What are some things I didn't like with FC2? Gnome 2.6 is both a disappointment and a pleasure to use. Its a pleasure to use because its a great piece of software, especially coupled with X11 from www.freedesktop.org the machine ran smoothly on my TNT2 graphics card. Quick response all around compared to MDK10 on 2.4 and roughly the same version of xfree86 on the same machine.

Why is Gnome 2.6 a disappointment? Some users are right you know, opening a folder on Nautilus always brings up a new window. The bar isn't like a browser... it actually reminded me of Program Manager from Windows 3.1 complete with all the menus “File”, “Edit”, “View”, etc. Hello (again) Developers! Don't you guys know of Tab browsing (One of my fave things in Firefox and Mozilla Browsers in general and what i hate that IE doesn't have)? Tabs would have been better and the old fashioned “Open in New Window” would have suffice instead of rewriting Nautilus to open in default, new windows. Bring in Tabs and browser-like controls or come up with more user and visually stunning navigation interfaces please! Innovate people!

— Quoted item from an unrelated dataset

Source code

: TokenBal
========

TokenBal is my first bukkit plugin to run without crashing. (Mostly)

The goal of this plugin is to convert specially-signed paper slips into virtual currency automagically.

Also before I forget, haven't these guys learned... you need “Terminal” on the panel! Its so increasingly irritating that this is not a default on the panel.

Otherwise, Gnome 2.6 is a great piece of software.

OpenOffice 1.1.1 for FC2 is also a great piece of software. I haven't had a chance to fully explore it but the Fedora people took a page (and rightly so) from the Debian (great piece of engineering) Project and “modified” oo111 for their own (the splash is hard to miss). Other features? Like I said haven't fully explored it. But looks great.

So, what's next? Downloading xine and other stuff to play videos and music. And maybe a much needed upgrade to the default 2.6.5 kernel installed. :)

We'll post our findings as soon as possible. :)

Fedora Core 2 is a great piece of software. Its a bit rough on the edges, and if they can help add more multimedia stuff, its simply better than Mdk10.